W badaniu IBRiS dla „Rzeczpospolitej” zapytaliśmy, kto zdaniem wyborców odpowiada za całą sytuację. Najwięcej – bo 26,7 proc. ankietowanych – wskazuje, że za blokadę odpowiada Solidarna Polska i Zbigniew Ziobro. 25,1 proc. uznaje, że odpowiedzialny za sytuację jest PiS. 17 proc. wskazuje Komisję Europejską. 12,1 proc. uznaje, że winę w największym stopniu ponosi rząd premiera Mateusza Morawieckiego. A tylko 11,5 proc. wskazuje opozycję, chociaż w retoryce prezesa Kaczyńskiego to właśnie przede wszystkim opozycja jest winna blokadzie. Zdania nie ma 7,7 proc. ankietowanych.

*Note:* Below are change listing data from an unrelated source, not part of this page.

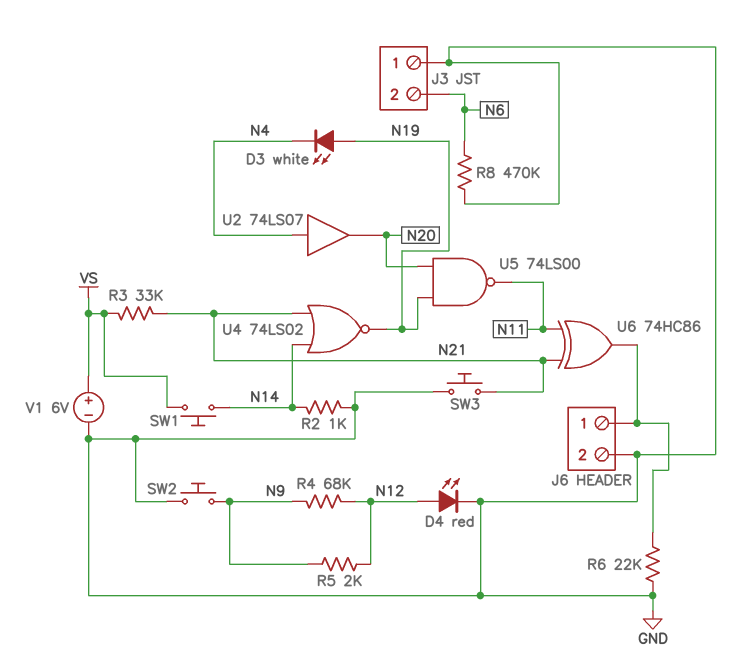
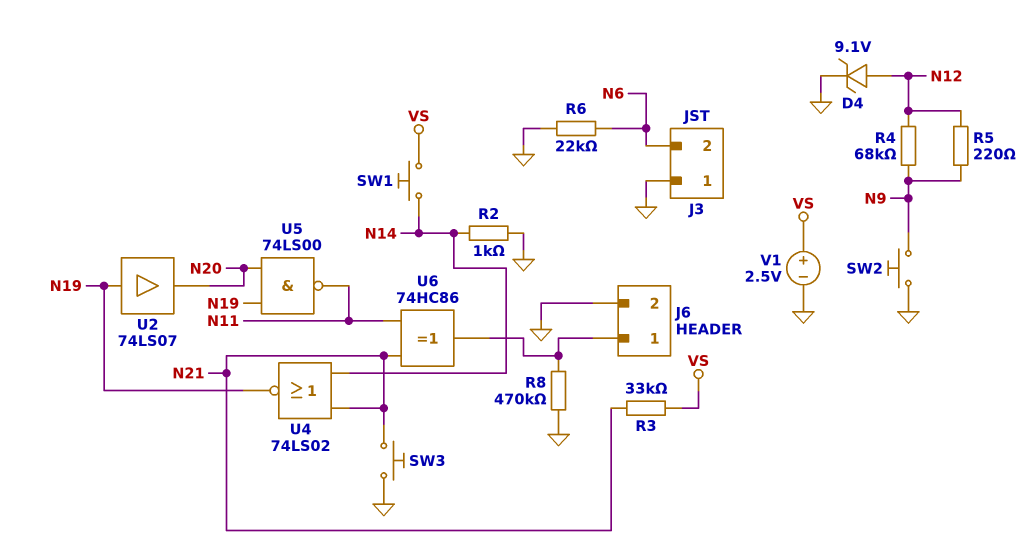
D3: LED white (A N19, K N4) -> none
D4: LED red (A N12, K GND) -> zener 9.1V (A N12, K GND)
R5: 2k (N9, N12) -> 220 (N9, N12)
R6: 22k (GND, J6/1) -> 22k (GND, N6)
R8: 470k (GND, N6) -> 470k (GND, J6/1)
U2: buffer 74LS07 (in N4, out N20) -> buffer 74LS07 (in N19, out N20)
V1: 6V (plus VS, minus GND) -> 2.5V (plus VS, minus GND)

W tym tygodniu do Brukseli pojedzie nowy minister ds. europejskich Szymon Szynkowski vel Sęk, który ma rozmawiać o ustaleniach dotyczących KPO. Jeszcze w tym miesiącu ma zostać złożony wniosek o wypłatę funduszy z KPO. Takie przynajmniej jest założenie.
Przełamać impas
Wypłata funduszy uzależniona jest od realizacji kamieni milowych zapisanych w KPO. Najwięcej uwagi poświęca się kwestii praworządności. I to właśnie w tej sferze – o czym jako pierwsza informowała „Rzeczpospolita” w ubiegłym tygodniu - możliwa jest nowa inicjatywa legislacyjna, tak by „doprecyzować” aktualną sytuację. Przeciwna wszelkim ustępstwom jest Solidarna Polska. PiS nie może też w tej sprawie liczyć na inicjatywę prezydenta Andrzeja Dudy, bo ten wprost i wielokrotnie podkreślał, że nowej ustawy dotyczącej Sądu Najwyższego już do Sejmu nie skieruje. W poniedziałek premier Morawiecki przyznał oficjalnie, że tematem rozmów Szynkowskiego vel Sęk będzie sondowanie, na ile KE oczekuje „doprecyzowania” stanu prawnego dotyczącego sądownictwa.